_BRIEF_
Locate every line in the records that contains the string "Anadolu", and copy each of those lines in full.

_DATA LISTING_

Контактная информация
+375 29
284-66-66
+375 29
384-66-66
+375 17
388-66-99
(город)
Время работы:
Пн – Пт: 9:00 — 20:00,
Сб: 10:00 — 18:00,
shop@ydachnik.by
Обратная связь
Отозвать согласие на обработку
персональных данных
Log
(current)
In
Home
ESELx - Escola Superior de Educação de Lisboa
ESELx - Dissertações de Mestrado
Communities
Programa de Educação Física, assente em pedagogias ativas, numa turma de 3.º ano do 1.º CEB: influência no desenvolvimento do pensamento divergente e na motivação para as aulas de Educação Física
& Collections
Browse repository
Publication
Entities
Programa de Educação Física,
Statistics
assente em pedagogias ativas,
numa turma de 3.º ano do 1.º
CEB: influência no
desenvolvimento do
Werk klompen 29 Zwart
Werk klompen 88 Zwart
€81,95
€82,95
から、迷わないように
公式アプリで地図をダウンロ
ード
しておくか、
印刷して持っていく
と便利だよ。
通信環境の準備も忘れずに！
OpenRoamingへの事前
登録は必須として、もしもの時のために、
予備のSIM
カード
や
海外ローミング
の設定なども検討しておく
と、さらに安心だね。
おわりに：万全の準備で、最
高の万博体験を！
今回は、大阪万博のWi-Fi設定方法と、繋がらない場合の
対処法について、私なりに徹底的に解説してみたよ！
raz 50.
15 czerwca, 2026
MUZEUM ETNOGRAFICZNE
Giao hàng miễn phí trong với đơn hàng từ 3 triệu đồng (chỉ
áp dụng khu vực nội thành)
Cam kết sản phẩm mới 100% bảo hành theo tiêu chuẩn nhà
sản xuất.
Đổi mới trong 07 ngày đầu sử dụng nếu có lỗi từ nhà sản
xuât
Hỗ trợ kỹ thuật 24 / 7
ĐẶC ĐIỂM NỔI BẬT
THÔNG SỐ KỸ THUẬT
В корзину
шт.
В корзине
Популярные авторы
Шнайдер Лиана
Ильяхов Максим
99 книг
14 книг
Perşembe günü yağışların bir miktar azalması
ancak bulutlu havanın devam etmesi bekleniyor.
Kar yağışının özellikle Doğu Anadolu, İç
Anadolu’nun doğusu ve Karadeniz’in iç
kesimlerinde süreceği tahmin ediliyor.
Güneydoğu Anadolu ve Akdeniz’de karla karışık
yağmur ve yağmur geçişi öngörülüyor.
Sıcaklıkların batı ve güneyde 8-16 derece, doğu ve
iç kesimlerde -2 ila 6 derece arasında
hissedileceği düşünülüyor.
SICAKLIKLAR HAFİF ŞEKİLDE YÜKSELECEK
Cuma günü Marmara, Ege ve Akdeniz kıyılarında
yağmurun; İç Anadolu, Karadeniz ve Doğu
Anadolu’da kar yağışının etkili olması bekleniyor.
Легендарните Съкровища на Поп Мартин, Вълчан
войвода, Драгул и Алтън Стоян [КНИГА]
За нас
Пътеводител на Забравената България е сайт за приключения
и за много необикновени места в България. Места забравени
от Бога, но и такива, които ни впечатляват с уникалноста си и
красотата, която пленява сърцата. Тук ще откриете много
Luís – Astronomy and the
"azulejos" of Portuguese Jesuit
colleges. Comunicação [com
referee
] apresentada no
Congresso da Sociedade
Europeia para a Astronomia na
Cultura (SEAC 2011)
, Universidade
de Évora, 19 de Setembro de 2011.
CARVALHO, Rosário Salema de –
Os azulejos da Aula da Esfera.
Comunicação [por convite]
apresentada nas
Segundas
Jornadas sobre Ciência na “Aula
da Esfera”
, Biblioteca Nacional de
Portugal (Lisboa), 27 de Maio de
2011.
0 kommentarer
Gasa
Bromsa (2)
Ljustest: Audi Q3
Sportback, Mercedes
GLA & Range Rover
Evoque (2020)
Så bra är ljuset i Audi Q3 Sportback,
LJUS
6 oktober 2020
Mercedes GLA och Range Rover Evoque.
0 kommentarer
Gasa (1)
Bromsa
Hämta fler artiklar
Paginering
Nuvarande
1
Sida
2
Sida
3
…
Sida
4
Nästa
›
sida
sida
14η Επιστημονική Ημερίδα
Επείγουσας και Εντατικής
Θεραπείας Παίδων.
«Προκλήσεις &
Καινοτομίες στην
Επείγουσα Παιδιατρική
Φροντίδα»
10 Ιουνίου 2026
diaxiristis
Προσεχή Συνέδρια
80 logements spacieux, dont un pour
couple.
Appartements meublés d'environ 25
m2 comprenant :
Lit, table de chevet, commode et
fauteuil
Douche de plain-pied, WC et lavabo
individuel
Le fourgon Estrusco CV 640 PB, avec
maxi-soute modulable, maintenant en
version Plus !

_ANSWER BOX_
Kar yağışının özellikle Doğu Anadolu, İç
Anadolu’nun doğusu ve Karadeniz’in iç
Güneydoğu Anadolu ve Akdeniz’de karla karışık
yağmurun; İç Anadolu, Karadeniz ve Doğu
Anadolu’da kar yağışının etkili olması bekleniyor.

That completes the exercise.